____ Input data
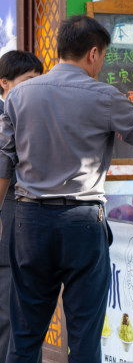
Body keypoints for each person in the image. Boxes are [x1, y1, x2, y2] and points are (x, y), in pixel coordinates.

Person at [0, 15, 133, 362]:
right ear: (94, 54)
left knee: (24, 335)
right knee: (84, 336)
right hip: (82, 222)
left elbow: (3, 160)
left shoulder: (18, 96)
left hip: (29, 223)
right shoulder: (105, 96)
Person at [0, 51, 43, 360]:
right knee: (11, 320)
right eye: (29, 80)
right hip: (9, 229)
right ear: (5, 83)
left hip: (24, 231)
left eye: (40, 79)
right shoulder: (10, 119)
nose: (37, 86)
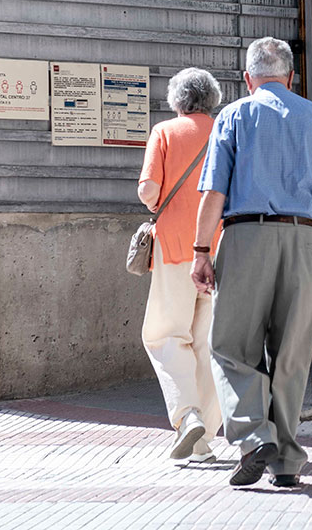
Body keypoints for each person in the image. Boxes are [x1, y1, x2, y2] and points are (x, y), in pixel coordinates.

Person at [190, 37, 312, 488]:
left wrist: (202, 252)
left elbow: (214, 194)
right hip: (306, 239)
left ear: (248, 79)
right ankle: (285, 463)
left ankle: (255, 434)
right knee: (292, 356)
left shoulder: (235, 115)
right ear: (291, 77)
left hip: (246, 236)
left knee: (230, 346)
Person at [137, 67, 224, 465]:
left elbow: (149, 190)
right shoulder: (227, 130)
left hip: (176, 249)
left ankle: (187, 415)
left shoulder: (165, 132)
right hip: (223, 249)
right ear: (212, 98)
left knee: (164, 335)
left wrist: (159, 204)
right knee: (208, 344)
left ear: (177, 100)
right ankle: (205, 435)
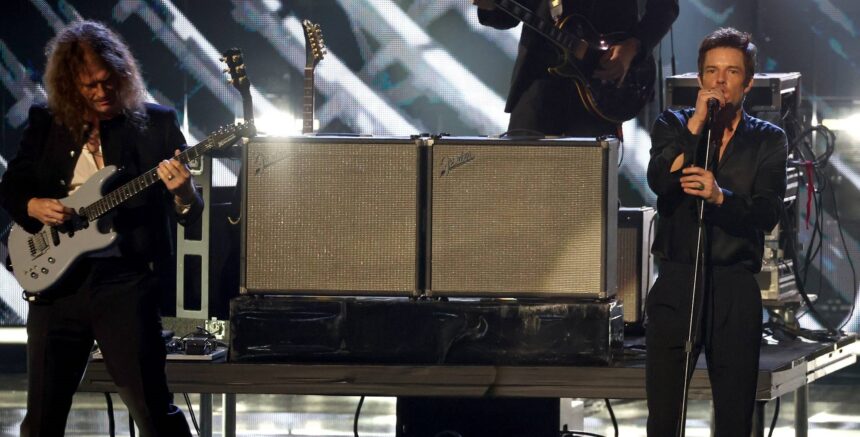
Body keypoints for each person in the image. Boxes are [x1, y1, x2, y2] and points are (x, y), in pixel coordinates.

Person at [0, 20, 201, 437]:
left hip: (124, 286)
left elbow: (189, 212)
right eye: (89, 85)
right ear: (70, 85)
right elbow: (12, 186)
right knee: (40, 422)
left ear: (122, 74)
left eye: (108, 81)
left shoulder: (157, 124)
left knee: (154, 413)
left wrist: (183, 192)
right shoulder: (47, 122)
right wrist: (33, 205)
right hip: (56, 289)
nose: (101, 92)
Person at [645, 27, 787, 436]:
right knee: (664, 417)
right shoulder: (674, 124)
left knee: (734, 418)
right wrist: (696, 124)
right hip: (677, 281)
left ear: (748, 82)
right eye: (711, 71)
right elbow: (659, 180)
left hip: (733, 287)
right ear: (700, 78)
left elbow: (767, 212)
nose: (720, 81)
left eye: (731, 72)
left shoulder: (768, 139)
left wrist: (721, 197)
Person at [473, 0, 679, 137]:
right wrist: (491, 7)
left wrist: (633, 46)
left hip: (601, 84)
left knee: (587, 181)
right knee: (525, 175)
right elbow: (509, 14)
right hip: (538, 82)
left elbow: (665, 7)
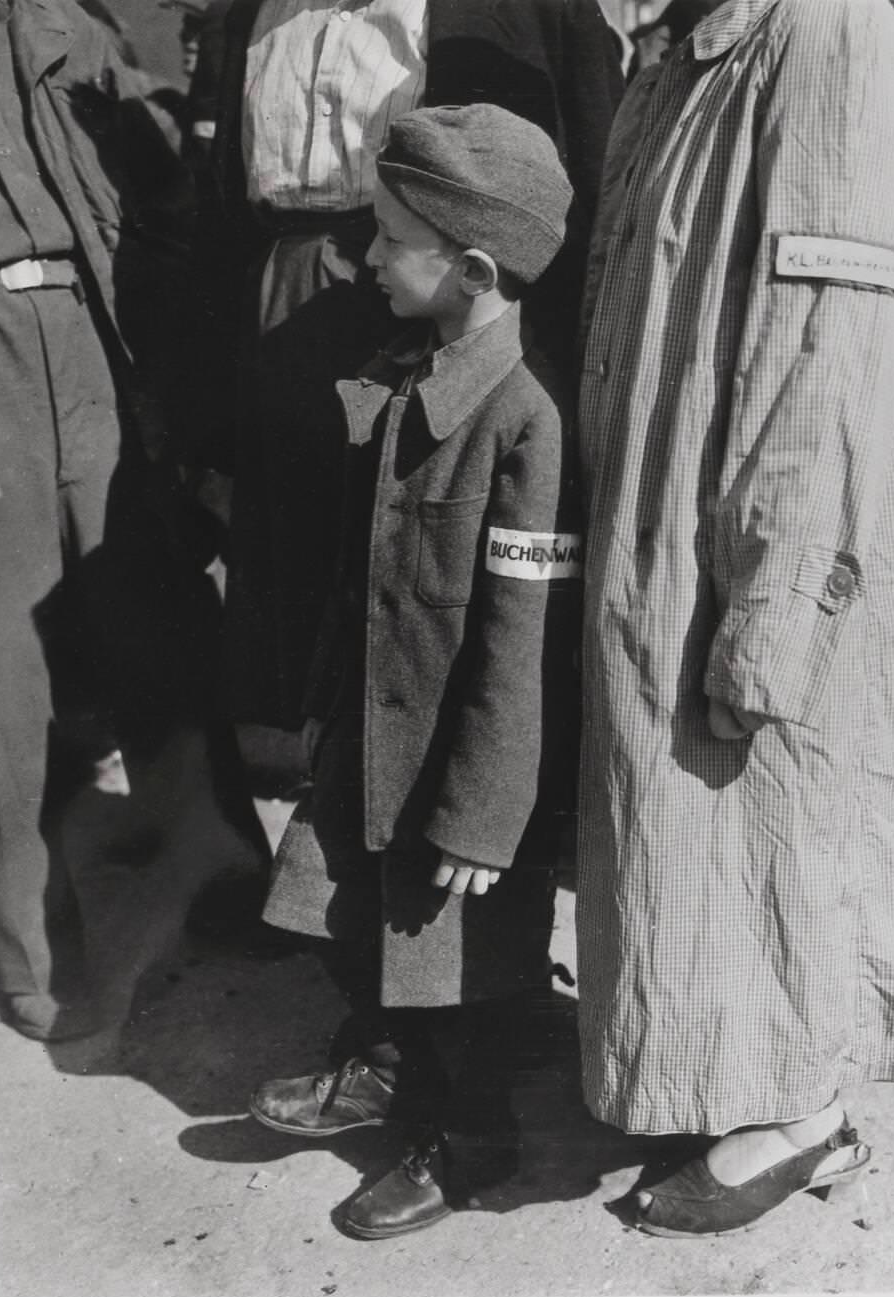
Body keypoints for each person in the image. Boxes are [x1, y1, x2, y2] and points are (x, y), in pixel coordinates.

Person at [576, 0, 894, 1237]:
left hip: (770, 520)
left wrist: (779, 596)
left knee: (785, 802)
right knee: (704, 833)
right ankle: (736, 1067)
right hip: (675, 501)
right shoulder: (694, 47)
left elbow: (825, 355)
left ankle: (806, 1112)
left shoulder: (832, 41)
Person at [247, 104, 581, 1240]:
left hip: (451, 770)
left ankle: (468, 1142)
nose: (369, 256)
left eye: (393, 237)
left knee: (465, 976)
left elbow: (515, 640)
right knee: (359, 928)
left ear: (475, 266)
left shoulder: (522, 418)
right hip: (374, 735)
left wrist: (487, 816)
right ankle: (388, 1070)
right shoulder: (408, 371)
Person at [191, 0, 621, 734]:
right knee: (296, 544)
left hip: (434, 281)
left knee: (419, 536)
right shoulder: (253, 14)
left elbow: (587, 159)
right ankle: (314, 752)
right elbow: (216, 198)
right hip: (284, 280)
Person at [0, 0, 268, 1042]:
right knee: (1, 665)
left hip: (95, 326)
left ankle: (226, 879)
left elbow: (163, 179)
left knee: (151, 603)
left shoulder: (69, 20)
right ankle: (29, 946)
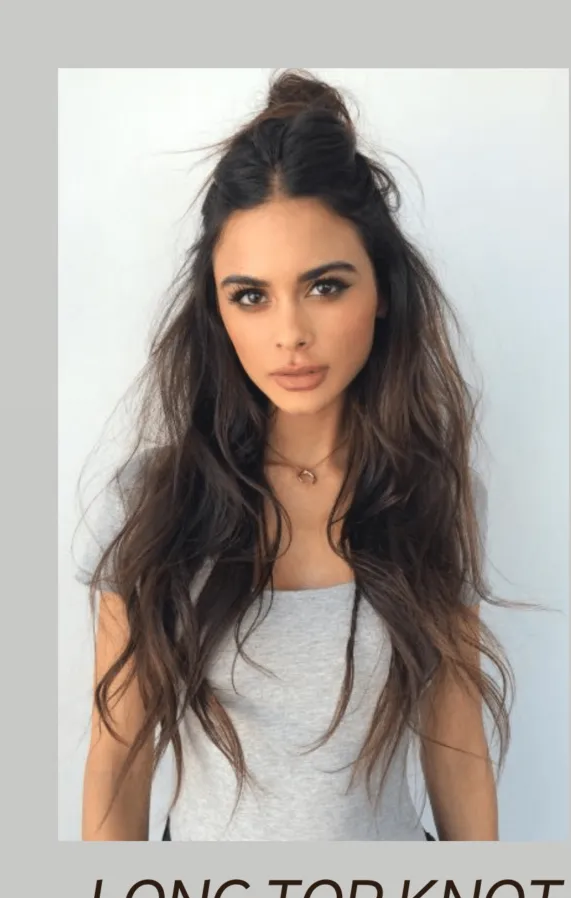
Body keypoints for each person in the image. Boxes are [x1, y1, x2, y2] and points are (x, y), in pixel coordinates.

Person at [77, 69, 514, 842]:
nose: (289, 335)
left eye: (324, 287)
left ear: (381, 289)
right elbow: (118, 761)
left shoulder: (434, 495)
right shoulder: (149, 499)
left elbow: (455, 746)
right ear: (217, 311)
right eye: (251, 296)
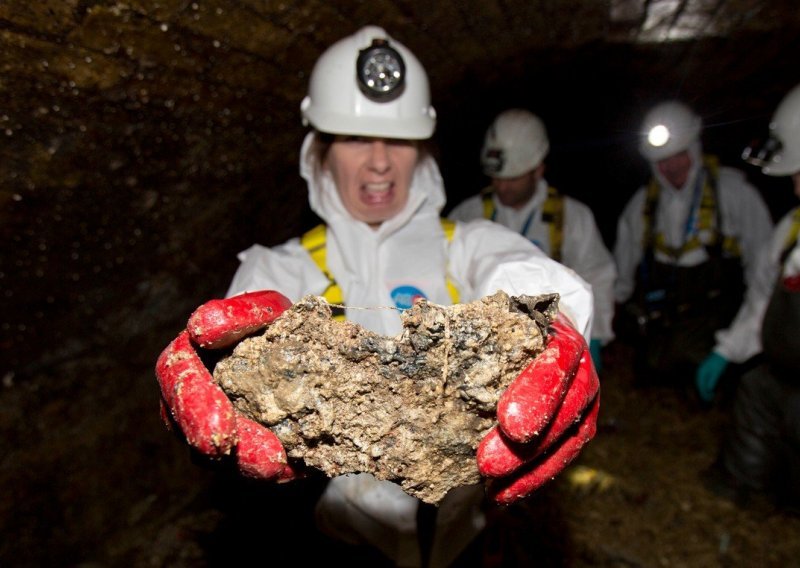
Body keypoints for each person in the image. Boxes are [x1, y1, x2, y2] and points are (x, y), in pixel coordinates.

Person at [155, 26, 600, 568]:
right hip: (342, 545)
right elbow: (238, 336)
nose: (380, 162)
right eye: (354, 138)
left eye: (399, 141)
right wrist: (214, 369)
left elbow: (519, 271)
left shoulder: (466, 243)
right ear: (318, 151)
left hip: (465, 535)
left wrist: (554, 327)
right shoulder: (282, 268)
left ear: (423, 151)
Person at [614, 100, 773, 392]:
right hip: (665, 308)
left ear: (695, 149)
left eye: (679, 155)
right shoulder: (642, 205)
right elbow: (622, 269)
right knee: (651, 375)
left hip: (716, 308)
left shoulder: (734, 192)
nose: (671, 166)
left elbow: (763, 263)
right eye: (662, 160)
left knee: (707, 378)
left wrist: (754, 320)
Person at [448, 109, 617, 370]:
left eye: (513, 179)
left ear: (538, 169)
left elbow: (597, 274)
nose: (502, 187)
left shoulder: (572, 217)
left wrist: (595, 335)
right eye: (496, 177)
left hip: (552, 349)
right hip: (479, 350)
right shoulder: (468, 215)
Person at [700, 83, 800, 511]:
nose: (796, 188)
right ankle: (745, 500)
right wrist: (727, 350)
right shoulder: (792, 231)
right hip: (786, 378)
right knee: (757, 388)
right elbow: (763, 300)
________
Your answer must be an exact copy of the data above, minus its pictures.

Solution to this task
Body keypoints for each person in the image. Boxes are [x1, y1, x2, y2] and points are (x, y), in pixel coordinates.

Person at [0, 15, 133, 362]:
right ear: (94, 54)
left knee: (24, 335)
right knee: (84, 336)
right hip: (82, 222)
left elbow: (3, 160)
left shoulder: (18, 96)
left hip: (29, 223)
right shoulder: (105, 96)
Person at [0, 51, 43, 360]:
right knee: (11, 320)
right eye: (29, 80)
right hip: (9, 229)
right ear: (5, 83)
left hip: (24, 231)
left eye: (40, 79)
right shoulder: (10, 119)
nose: (37, 86)
Body keypoints for each person in the image. Boxes are [x1, y1, x2, y2] and points are (x, y), in pixel coordinates.

Person at [190, 37, 312, 488]:
left wrist: (202, 252)
left elbow: (214, 194)
right hip: (306, 239)
left ear: (248, 79)
right ankle: (285, 463)
left ankle: (255, 434)
right knee: (292, 356)
left shoulder: (235, 115)
right ear: (291, 77)
left hip: (246, 236)
left knee: (230, 346)
Person at [137, 67, 224, 465]:
left elbow: (149, 190)
right shoulder: (227, 130)
left hip: (176, 249)
left ankle: (187, 415)
left shoulder: (165, 132)
right hip: (223, 249)
right ear: (212, 98)
left knee: (164, 335)
left wrist: (159, 204)
right knee: (208, 344)
left ear: (177, 100)
right ankle: (205, 435)
Body keypoints for each person in the image. Boxes are [x1, y1, x2, y2] and points are (x, y), in pixel coordinates.

Person at [0, 20, 201, 437]:
left hip: (124, 286)
left elbow: (189, 212)
right eye: (89, 85)
right ear: (70, 85)
right elbow: (12, 186)
right knee: (40, 422)
left ear: (122, 74)
left eye: (108, 81)
left shoulder: (157, 124)
left knee: (154, 413)
left wrist: (183, 192)
right shoulder: (47, 122)
right wrist: (33, 205)
right hip: (56, 289)
nose: (101, 92)
Person at [645, 27, 787, 436]:
right knee: (664, 417)
right shoulder: (674, 124)
left knee: (734, 418)
right wrist: (696, 124)
right hip: (677, 281)
left ear: (748, 82)
right eye: (711, 71)
right elbow: (659, 180)
left hip: (733, 287)
right ear: (700, 78)
left elbow: (767, 212)
nose: (720, 81)
left eye: (731, 72)
left shoulder: (768, 139)
left wrist: (721, 197)
Person at [473, 0, 679, 137]:
right wrist: (491, 7)
left wrist: (633, 46)
left hip: (601, 84)
left knee: (587, 181)
right knee: (525, 175)
right elbow: (509, 14)
right hip: (538, 82)
left elbow: (665, 7)
Body keypoints for each person in the image. Boxes are [x1, y1, x2, y2] and points are (x, y), in pixel coordinates.

Person at [576, 0, 894, 1237]:
left hip: (770, 520)
left wrist: (779, 596)
left knee: (785, 802)
right knee: (704, 833)
right ankle: (736, 1067)
right hip: (675, 501)
right shoulder: (694, 47)
left elbow: (825, 355)
left ankle: (806, 1112)
left shoulder: (832, 41)
Person at [247, 104, 581, 1240]:
left hip: (451, 770)
left ankle: (468, 1142)
nose: (369, 256)
left eye: (393, 237)
left knee: (465, 976)
left elbow: (515, 640)
right knee: (359, 928)
left ear: (475, 266)
left shoulder: (522, 418)
right hip: (374, 735)
left wrist: (487, 816)
right ankle: (388, 1070)
right shoulder: (408, 371)
Person at [191, 0, 621, 734]:
right knee: (296, 544)
left hip: (434, 281)
left knee: (419, 536)
right shoulder: (253, 14)
left elbow: (587, 159)
right ankle: (314, 752)
right elbow: (216, 198)
right hip: (284, 280)
Person at [0, 0, 268, 1042]:
right knee: (1, 665)
left hip: (95, 326)
left ankle: (226, 879)
left elbow: (163, 179)
left knee: (151, 603)
left shoulder: (69, 20)
right ankle: (29, 946)
Body keypoints for each person in the image. Boxes are [x1, y1, x2, y2] and points are (x, y), in pixel coordinates.

Person at [77, 69, 514, 842]:
nose: (289, 335)
left eye: (324, 287)
left ear: (381, 289)
right elbow: (118, 761)
left shoulder: (434, 495)
right shoulder: (149, 499)
left elbow: (455, 746)
right ear: (217, 311)
right eye: (251, 296)
Body keypoints for each person in the image. Boxes are [x1, y1, x2, y2] and points are (x, y), in pixel coordinates.

Person at [155, 26, 600, 568]:
right hip: (342, 545)
right elbow: (238, 336)
nose: (380, 162)
right eye: (354, 138)
left eye: (399, 141)
right wrist: (214, 369)
left elbow: (519, 271)
left shoulder: (466, 243)
right ear: (318, 151)
left hip: (465, 535)
left wrist: (554, 327)
right shoulder: (282, 268)
left ear: (423, 151)
Person at [614, 100, 773, 392]:
right hip: (665, 308)
left ear: (695, 149)
left eye: (679, 155)
right shoulder: (642, 205)
right elbow: (622, 269)
right knee: (651, 375)
left hip: (716, 308)
left shoulder: (734, 192)
nose: (671, 166)
left elbow: (763, 263)
right eye: (662, 160)
left knee: (707, 378)
left wrist: (754, 320)
Person at [448, 109, 617, 370]:
left eye: (513, 179)
left ear: (538, 169)
left elbow: (597, 274)
nose: (502, 187)
left shoulder: (572, 217)
left wrist: (595, 335)
right eye: (496, 177)
left hip: (552, 349)
right hip: (479, 350)
right shoulder: (468, 215)
Person at [700, 83, 800, 511]:
nose: (796, 188)
right ankle: (745, 500)
right wrist: (727, 350)
right shoulder: (792, 231)
right hip: (786, 378)
right knee: (757, 388)
right elbow: (763, 300)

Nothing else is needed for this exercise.